Full disclosure: I do freelance work for Verum
Answering a very old question, yet it seems important that one
There is Go where CSPs are a fundamental part of the language. In the FAQ to Go, the authors write:
Concurrency and multi-threaded programming have a reputation for difficulty. We believe this is due partly to complex designs such as pthreads and partly to overemphasis on low-level details such as mutexes, condition variables, and memory barriers. Higher-level interfaces enable much simpler code, even if there are still mutexes and such under the covers.
One of the most successful models for providing high-level linguistic support for concurrency comes from Hoare's Communicating Sequential Processes, or CSP. Occam and Erlang are two well known languages that stem from CSP. Go's concurrency primitives derive from a different part of the family tree whose main contribution is the powerful notion of channels as first class objects. Experience with several earlier languages has shown that the CSP model fits well into a procedural language framework.

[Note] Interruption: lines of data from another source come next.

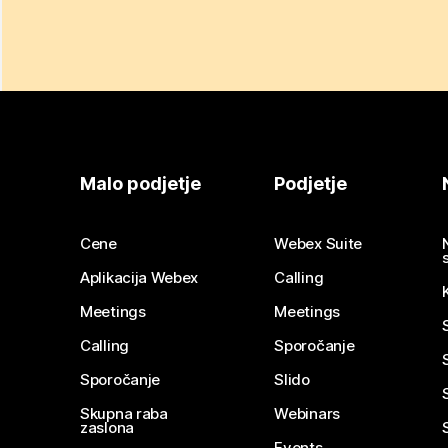
Malo podjetje
Podjetje
Cene
Webex Suite
Aplikacija Webex
Calling
Meetings
Meetings
Calling
Sporočanje
Sporočanje
Slido
Skupna raba
Webinars
zaslona
Events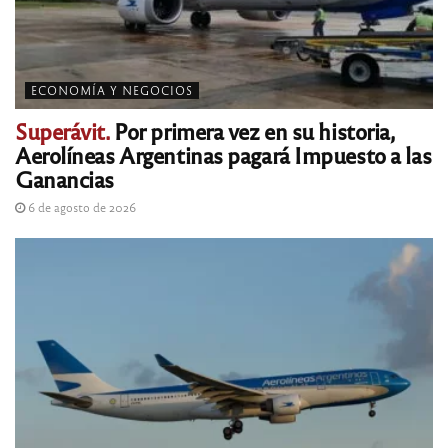
ECONOMÍA Y NEGOCIOS
Superávit.
Por primera vez en su historia,
Aerolíneas Argentinas pagará Impuesto a las
Ganancias
6 de agosto de 2026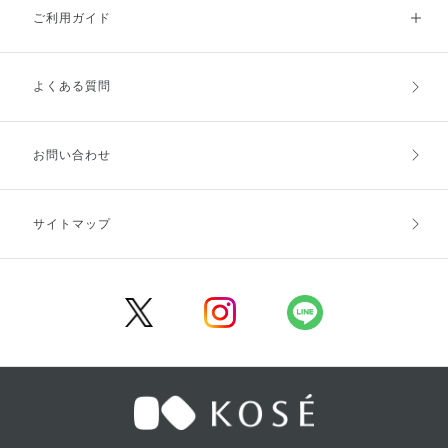
ご利用ガイド
よくある質問
ご利用ガイドトップ
ご注文方法
お支払方法
送料・配送
お問い合わせ
キャンセル・返品・交換
ポイント・クーポン
サイトマップ
定期お届け便
商品レビュー
会員登録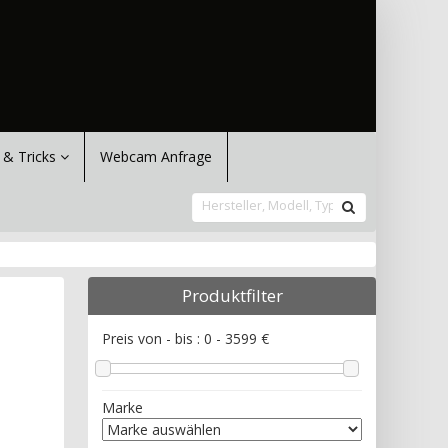
 & Tricks
Webcam Anfrage
Produktfilter
Preis von - bis :
0
-
3599
€
Marke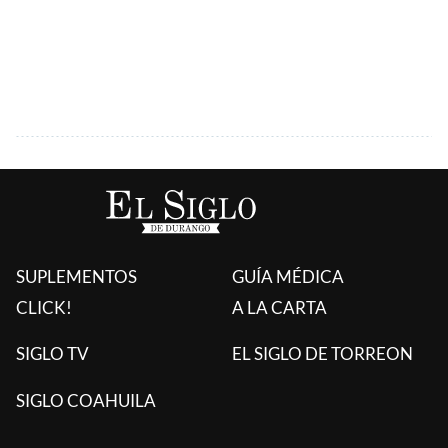
SUPLEMENTOS
GUÍA MÉDICA
CLICK!
A LA CARTA
SIGLO TV
EL SIGLO DE TORREON
SIGLO COAHUILA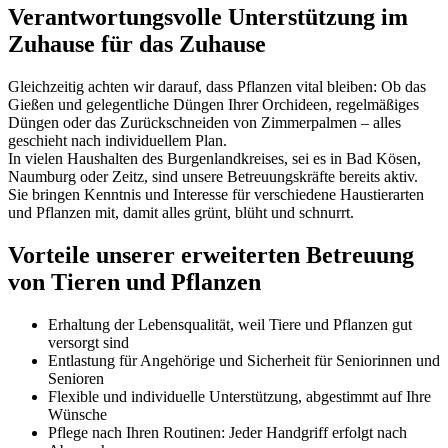
Verantwortungsvolle Unterstützung im
Zuhause für das Zuhause
Gleichzeitig achten wir darauf, dass Pflanzen vital bleiben: Ob das
Gießen und gelegentliche Düngen Ihrer Orchideen, regelmäßiges
Düngen oder das Zurückschneiden von Zimmerpalmen – alles
geschieht nach individuellem Plan.
In vielen Haushalten des Burgenlandkreises, sei es in Bad Kösen,
Naumburg oder Zeitz, sind unsere Betreuungskräfte bereits aktiv.
Sie bringen Kenntnis und Interesse für verschiedene Haustierarten
und Pflanzen mit, damit alles grünt, blüht und schnurrt.
Vorteile unserer erweiterten Betreuung
von Tieren und Pflanzen
Erhaltung der Lebensqualität, weil Tiere und Pflanzen gut
versorgt sind
Entlastung für Angehörige und Sicherheit für Seniorinnen und
Senioren
Flexible und individuelle Unterstützung, abgestimmt auf Ihre
Wünsche
Pflege nach Ihren Routinen: Jeder Handgriff erfolgt nach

Projects implemented in Go are:
Docker
Google's download server
Many more
This style is ubiquitous on Unix where many tools are designed to process from standard in to standard out. I don't have any first hand knowledge of large systems that are build that way, but I've seen many small once-off systems that are
for instance this simple command line uses (at least) 3 processes.
cat list-1 list-2 list-3 | sort | uniq > final.list
This system is only moderately sized, but I wrote a protocol processor that strips away and interprets successive layers of protocol in a message that used a style very similar to this. It was an event driven system using something akin to cooperative threading, but I could've used multithreading fairly easily with a couple of added tweaks.

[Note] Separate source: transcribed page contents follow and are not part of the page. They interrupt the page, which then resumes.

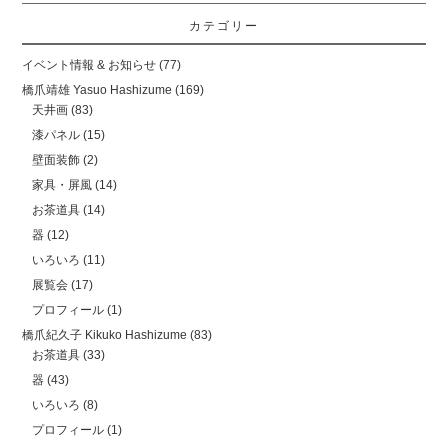
カテゴリー
イベント情報 & お知らせ
(77)
橋爪靖雄 Yasuo Hashizume
(169)
天井画
(83)
漆パネル
(15)
壁面装飾
(2)
家具・屏風
(14)
お茶道具
(14)
器
(12)
いろいろ
(11)
展覧会
(17)
プロフィール
(1)
橋爪紀久子 Kikuko Hashizume
(83)
お茶道具
(33)
器
(43)
いろいろ
(8)
プロフィール
(1)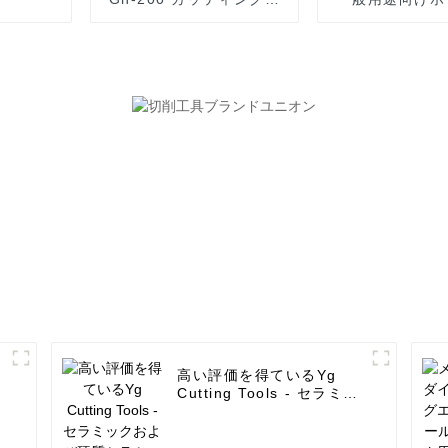
ライヤー/カッティングツ
スターボダイヤ
ール - セラミック用真空
ーブレード - 
ろう付けコアビット 6-
120 mm - UPIN
高い評価を得ているYg
-
Cutting Tools - セラミッ
け
クおよび硬質セラミック用
超薄型連続ダイヤモンドソ
ーブレード - UPIN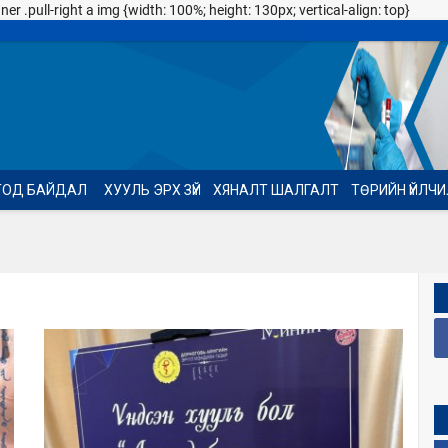
 .pull-right a img {width: 100%; height: 130px; vertical-align: top}
ТОД БАЙДАЛ
ХУУЛЬ ЭРХ ЗҮЙ
ХЯНАЛТ ШАЛГАЛТ
ТӨРИЙН ҮЙЛЧ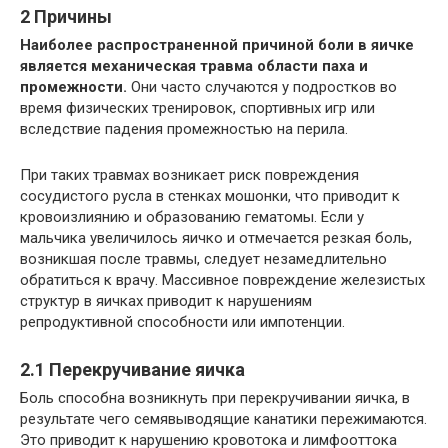
2 Причины
Наиболее распространенной причиной боли в яичке
является механическая травма области паха и
промежности.
Они часто случаются у подростков во
время физических тренировок, спортивных игр или
вследствие падения промежностью на перила.
При таких травмах возникает риск повреждения
сосудистого русла в стенках мошонки, что приводит к
кровоизлиянию и образованию гематомы. Если у
мальчика увеличилось яичко и отмечается резкая боль,
возникшая после травмы, следует незамедлительно
обратиться к врачу. Массивное повреждение железистых
структур в яичках приводит к нарушениям
репродуктивной способности или импотенции.
2.1 Перекручивание яичка
Боль способна возникнуть при перекручивании яичка, в
результате чего семявыводящие канатики пережимаются.
Это приводит к нарушению кровотока и лимфооттока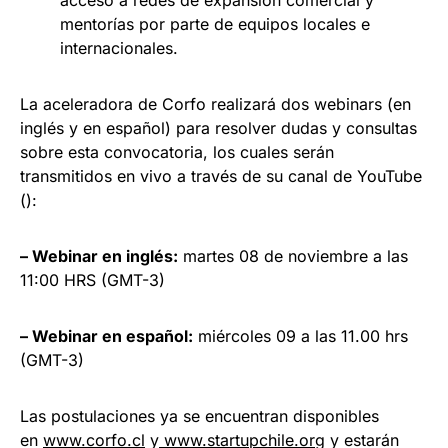
mentorías por parte de equipos locales e
internacionales.
La aceleradora de Corfo realizará dos webinars (en
inglés y en español) para resolver dudas y consultas
sobre esta convocatoria, los cuales serán
transmitidos en vivo a través de su canal de YouTube
():
– Webinar en inglés:
martes 08 de noviembre a las
11:00 HRS (GMT-3)
– Webinar en español:
miércoles 09 a las 11.00 hrs
(GMT-3)
Las postulaciones ya se encuentran disponibles
en
www.corfo.cl
y
www.startupchile.org
y estarán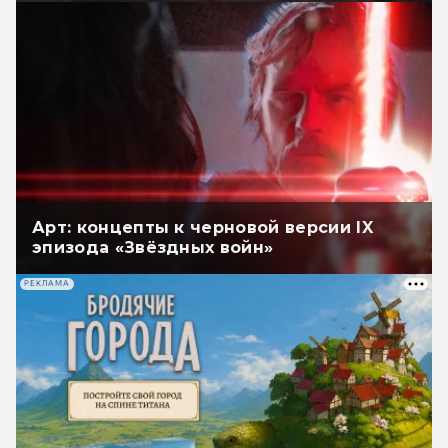
Арт: концепты к черновой версии IX
эпизода «Звёздных войн»
РЕКЛАМА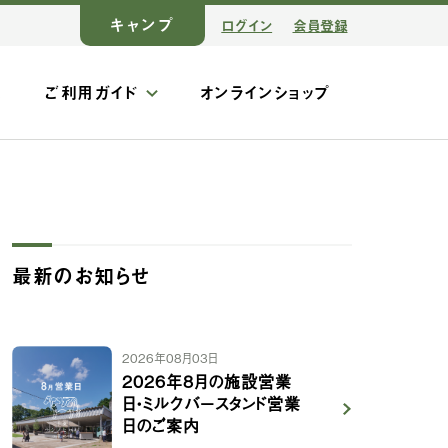
キャンプ
ログイン
会員登録
ス
ご利用ガイド
オンラインショップ
最新のお知らせ
2026年08月03日
2026年8月の施設営業
日・ミルクバースタンド営業
日のご案内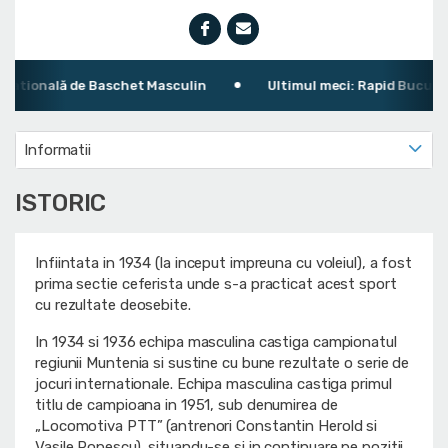
tională de Baschet Masculin
Ultimul meci: Rapid București 
Informatii
ISTORIC
Infiintata in 1934 (la inceput impreuna cu voleiul), a fost
prima sectie ceferista unde s-a practicat acest sport
cu rezultate deosebite.
In 1934 si 1936 echipa masculina castiga campionatul
regiunii Muntenia si sustine cu bune rezultate o serie de
jocuri internationale. Echipa masculina castiga primul
titlu de campioana in 1951, sub denumirea de
„Locomotiva PTT” (antrenori Constantin Herold si
Vasile Popescu), situandu-se si in continuare pe pozitii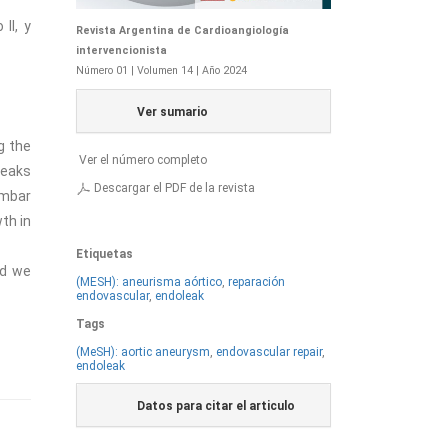
II, y
Revista Argentina de Cardioangiología
intervencionista
Número 01 | Volumen 14 | Año 2024
Ver sumario
g the
Ver el número completo
leaks
Descargar el PDF de la revista
umbar
th in
Etiquetas
nd we
(MESH): aneurisma aórtico
,
reparación
endovascular
,
endoleak
Tags
(MeSH): aortic aneurysm
,
endovascular repair
,
endoleak
Datos para citar el articulo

The program is proprietary (unfortunately) so I can't show off the source code.
In my opinion, this style is useful for some things, but usually best mixed with some other techniques. Often there is a core part of your program that represents a processing bottleneck, and applying various concurrency increasing techniques there is likely to yield the biggest gains.
Microsoft had a technology called ActiveMovie (if I remember correctly) that did sequential processing on audio and video streams. Data got passed from one filter to another to go from input to output format (and source/sink). Maybe that's a practical example??
The Wikipedia article looks to me like a lot of funny symbols used to represent somewhat pedestrian concepts. For very large or extensible programs, the formalism can be very important to check how the (sub)processes are allowed to interact.
For a 50,000 line class program, you're probably better off architecting it as you see fit.
In general, following ideas such as these is a good idea in terms of performance. Persistent threads that process data in stages will tend not to contend, and exploit data locality well. Also, it is easy to throttle the threads to avoid data piling up as a fast stage feeds a slow stage: just block the fast one if its output buffer grows too big.
A little bit off-topic but for my thesis I used a tool framework called TERRA/LUNA which aims for software development for Embedded Control Systems but is used heavily for all sorts of software development at my institute (so only academical use here).
TERRA is a graphical CSP and software architecture editor and LUNA is both the name for a C++ library for CSP based constructs and the plugin you'll find in TERRA to generate C++ code from your CSP models.
It becomes very handy in combination with FDR3 (a CSP refinement checker) to detect any sort of (dead/life/etc) lock or even profiling.